+++ Input

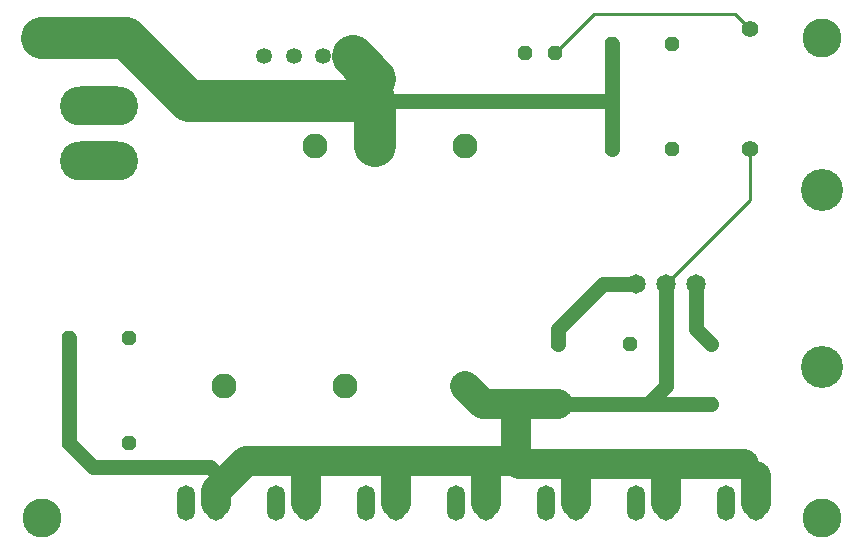
<source format=gbl>
G04 Layer_Physical_Order=2*
G04 Layer_Color=16711680*
%FSLAX23Y23*%
%MOIN*%
G70*
G01*
G75*
%ADD11C,0.010*%
%ADD12C,0.140*%
%ADD14C,0.100*%
%ADD15C,0.050*%
%ADD16C,0.055*%
%ADD17O,0.059X0.118*%
%ADD18P,0.052X8X292.5*%
%ADD19P,0.052X8X202.5*%
%ADD20C,0.083*%
%ADD21O,0.260X0.130*%
%ADD22C,0.053*%
%ADD23C,0.130*%
%ADD24C,0.140*%
%ADD25C,0.065*%
D11*
X4410Y3750D02*
X4540Y3880D01*
X5010D01*
X5060Y3830D01*
X4780Y2980D02*
X5060Y3260D01*
Y3430D01*
D12*
X3738Y3740D02*
X3812Y3665D01*
X3190Y3590D02*
X3812D01*
X2980Y3800D02*
X3190Y3590D01*
X2700Y3800D02*
X2980D01*
X3812Y3440D02*
Y3590D01*
D14*
X4280Y2390D02*
X4290Y2380D01*
X4500D01*
X4480Y2360D02*
X4500Y2380D01*
X4480Y2250D02*
Y2360D01*
X4180Y2390D02*
X4280D01*
X3850D02*
X4180D01*
X4280D02*
Y2580D01*
X4180Y2390D02*
X4180Y2390D01*
Y2250D02*
Y2390D01*
X3570Y2390D02*
X3850D01*
X3880Y2360D01*
Y2250D02*
Y2360D01*
X3380Y2390D02*
X3570D01*
X3580Y2380D01*
Y2250D02*
Y2380D01*
X3280Y2290D02*
X3380Y2390D01*
X3280Y2250D02*
Y2290D01*
X3812Y3590D02*
Y3665D01*
X4112Y2640D02*
X4172Y2580D01*
X4280D01*
X4420D01*
X4780Y2250D02*
Y2360D01*
X5080Y2250D02*
Y2340D01*
X4760Y2380D02*
X5040D01*
X4500D02*
X4760D01*
D15*
X3280Y2290D02*
Y2350D01*
X3260Y2370D02*
X3280Y2350D01*
X2870Y2370D02*
X3260D01*
X2790Y2450D02*
X2870Y2370D01*
X2790Y2450D02*
Y2800D01*
X4420Y2780D02*
Y2830D01*
X4570Y2980D01*
X4680D01*
X4880Y2830D02*
Y2980D01*
Y2830D02*
X4930Y2780D01*
X4780Y2640D02*
Y2980D01*
X4720Y2580D02*
X4780Y2640D01*
X4660Y2580D02*
X4720D01*
X4930D01*
X4420D02*
X4660D01*
X4760Y2380D02*
X4780Y2360D01*
X5040Y2380D02*
X5080Y2340D01*
X3812Y3590D02*
X4600D01*
Y3430D02*
Y3590D01*
Y3780D01*
D16*
X5060Y3430D02*
D03*
Y3830D02*
D03*
D17*
X4780Y2250D02*
D03*
X4680D02*
D03*
X5080D02*
D03*
X4980D02*
D03*
X3280D02*
D03*
X3180D02*
D03*
X3580D02*
D03*
X3480D02*
D03*
X3880D02*
D03*
X3780D02*
D03*
X4180D02*
D03*
X4080D02*
D03*
X4480D02*
D03*
X4380D02*
D03*
D18*
X4930Y2580D02*
D03*
Y2780D02*
D03*
X4660Y2580D02*
D03*
Y2780D02*
D03*
X4420Y2580D02*
D03*
Y2780D02*
D03*
D19*
X2790Y2450D02*
D03*
X2990D02*
D03*
X4600Y3780D02*
D03*
X4800D02*
D03*
X2790Y2800D02*
D03*
X2990D02*
D03*
X4600Y3430D02*
D03*
X4800D02*
D03*
X4310Y3750D02*
D03*
X4410D02*
D03*
D20*
X3308Y2640D02*
D03*
X3710D02*
D03*
X4112D02*
D03*
X3612Y3440D02*
D03*
X3812D02*
D03*
X4112D02*
D03*
D21*
X2890Y3575D02*
D03*
Y3390D02*
D03*
D22*
X3442Y3740D02*
D03*
X3541D02*
D03*
X3639D02*
D03*
X3738D02*
D03*
D23*
X5300Y2200D02*
D03*
X2700Y3800D02*
D03*
X5300D02*
D03*
X2700Y2200D02*
D03*
D24*
X5300Y2705D02*
D03*
Y3295D02*
D03*
D25*
X4780Y2980D02*
D03*
X4880D02*
D03*
X4680D02*
D03*
M02*

</source>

++++++

§ Action item
Exactly as they appear above, write out all the entries, but not the images.

§ Exercise output
<source format=gbl>
G04 Layer_Physical_Order=2*
G04 Layer_Color=16711680*
%FSLAX23Y23*%
%MOIN*%
G70*
G01*
G75*
%ADD11C,0.010*%
%ADD12C,0.140*%
%ADD14C,0.100*%
%ADD15C,0.050*%
%ADD16C,0.055*%
%ADD17O,0.059X0.118*%
%ADD18P,0.052X8X292.5*%
%ADD19P,0.052X8X202.5*%
%ADD20C,0.083*%
%ADD21O,0.260X0.130*%
%ADD22C,0.053*%
%ADD23C,0.130*%
%ADD24C,0.140*%
%ADD25C,0.065*%
D11*
X4410Y3750D02*
X4540Y3880D01*
X5010D01*
X5060Y3830D01*
X4780Y2980D02*
X5060Y3260D01*
Y3430D01*
D12*
X3738Y3740D02*
X3812Y3665D01*
X3190Y3590D02*
X3812D01*
X2980Y3800D02*
X3190Y3590D01*
X2700Y3800D02*
X2980D01*
X3812Y3440D02*
Y3590D01*
D14*
X4280Y2390D02*
X4290Y2380D01*
X4500D01*
X4480Y2360D02*
X4500Y2380D01*
X4480Y2250D02*
Y2360D01*
X4180Y2390D02*
X4280D01*
X3850D02*
X4180D01*
X4280D02*
Y2580D01*
X4180Y2390D02*
X4180Y2390D01*
Y2250D02*
Y2390D01*
X3570Y2390D02*
X3850D01*
X3880Y2360D01*
Y2250D02*
Y2360D01*
X3380Y2390D02*
X3570D01*
X3580Y2380D01*
Y2250D02*
Y2380D01*
X3280Y2290D02*
X3380Y2390D01*
X3280Y2250D02*
Y2290D01*
X3812Y3590D02*
Y3665D01*
X4112Y2640D02*
X4172Y2580D01*
X4280D01*
X4420D01*
X4780Y2250D02*
Y2360D01*
X5080Y2250D02*
Y2340D01*
X4760Y2380D02*
X5040D01*
X4500D02*
X4760D01*
D15*
X3280Y2290D02*
Y2350D01*
X3260Y2370D02*
X3280Y2350D01*
X2870Y2370D02*
X3260D01*
X2790Y2450D02*
X2870Y2370D01*
X2790Y2450D02*
Y2800D01*
X4420Y2780D02*
Y2830D01*
X4570Y2980D01*
X4680D01*
X4880Y2830D02*
Y2980D01*
Y2830D02*
X4930Y2780D01*
X4780Y2640D02*
Y2980D01*
X4720Y2580D02*
X4780Y2640D01*
X4660Y2580D02*
X4720D01*
X4930D01*
X4420D02*
X4660D01*
X4760Y2380D02*
X4780Y2360D01*
X5040Y2380D02*
X5080Y2340D01*
X3812Y3590D02*
X4600D01*
Y3430D02*
Y3590D01*
Y3780D01*
D16*
X5060Y3430D02*
D03*
Y3830D02*
D03*
D17*
X4780Y2250D02*
D03*
X4680D02*
D03*
X5080D02*
D03*
X4980D02*
D03*
X3280D02*
D03*
X3180D02*
D03*
X3580D02*
D03*
X3480D02*
D03*
X3880D02*
D03*
X3780D02*
D03*
X4180D02*
D03*
X4080D02*
D03*
X4480D02*
D03*
X4380D02*
D03*
D18*
X4930Y2580D02*
D03*
Y2780D02*
D03*
X4660Y2580D02*
D03*
Y2780D02*
D03*
X4420Y2580D02*
D03*
Y2780D02*
D03*
D19*
X2790Y2450D02*
D03*
X2990D02*
D03*
X4600Y3780D02*
D03*
X4800D02*
D03*
X2790Y2800D02*
D03*
X2990D02*
D03*
X4600Y3430D02*
D03*
X4800D02*
D03*
X4310Y3750D02*
D03*
X4410D02*
D03*
D20*
X3308Y2640D02*
D03*
X3710D02*
D03*
X4112D02*
D03*
X3612Y3440D02*
D03*
X3812D02*
D03*
X4112D02*
D03*
D21*
X2890Y3575D02*
D03*
Y3390D02*
D03*
D22*
X3442Y3740D02*
D03*
X3541D02*
D03*
X3639D02*
D03*
X3738D02*
D03*
D23*
X5300Y2200D02*
D03*
X2700Y3800D02*
D03*
X5300D02*
D03*
X2700Y2200D02*
D03*
D24*
X5300Y2705D02*
D03*
Y3295D02*
D03*
D25*
X4780Y2980D02*
D03*
X4880D02*
D03*
X4680D02*
D03*
M02*

</source>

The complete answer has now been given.